* _Study text_
================

Print

Crispy Sweet Chili Chicken Tenders

crispy sweet chili chicken tenders - featured image

These Asian-inspired chicken tenders feature a super-crispy panko coating and a sticky, sweet-spicy chili glaze. Perfect for weeknight dinners, parties, or whenever you crave takeout-style crunch and flavor at home.

Ingredients

Scale
  • 1 1/2 pounds boneless, skinless chicken tenders (or chicken breasts sliced into strips)
  • 1 1/2 cups panko breadcrumbs
  • 1/3 cup cornstarch
  • 1/2 cup all-purpose flour
  • 2 large eggs
  • 1 teaspoon garlic powder
  • 1 teaspoon onion powder
  • 1 teaspoon salt
  • 1/2 teaspoon black pepper
  • 1 tablespoon sesame seeds (optional)
  • 1/2 cup sweet chili sauce
  • 1 tablespoon soy sauce
  • 1 tablespoon honey
  • 1 teaspoon rice vinegar
  • 1/4 teaspoon red pepper flakes (optional)
  • Sliced green onions (for garnish, optional)
  • Chopped cilantro (for garnish, optional)
  • Lime wedges (for garnish, optional)
  • Canola or vegetable oil (for frying)

Instructions

  1. Pat chicken tenders dry with paper towels. If using chicken breasts, slice into 1-inch strips. Season with salt and pepper.
  2. Set up three bowls: one with flour, garlic powder, onion powder, salt, and black pepper; one with whisked eggs; and one with panko, cornstarch, and sesame seeds (if using).

================

* _Dataset excerpt_
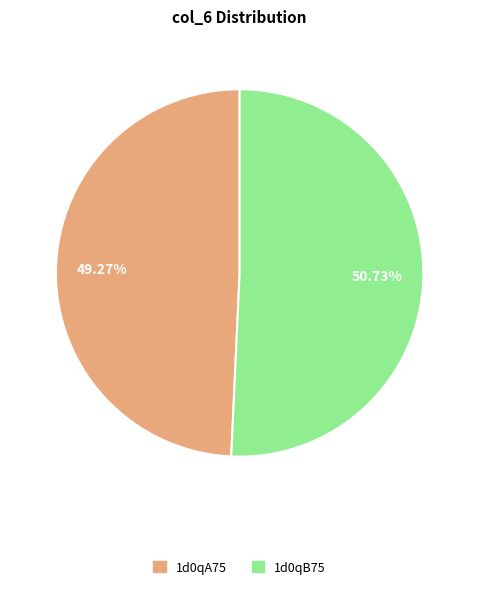

What is the ratio of the value at 1d0qB75 to the value at 1d0qA75?

1.0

================

* _Problems to work on_
• A. According to the recipe, how much cornstarch is needed?
• B. Transcribe the recipe, beginning at the words "Ingredients" and stopping after "sesame seeds (optional)".

* _Replies_
• A. 1/3 cup

• B.
Ingredients

Scale
  • 1 1/2 pounds boneless, skinless chicken tenders (or chicken breasts sliced into strips)
  • 1 1/2 cups panko breadcrumbs
  • 1/3 cup cornstarch
  • 1/2 cup all-purpose flour
  • 2 large eggs
  • 1 teaspoon garlic powder
  • 1 teaspoon onion powder
  • 1 teaspoon salt
  • 1/2 teaspoon black pepper
  • 1 tablespoon sesame seeds (optional)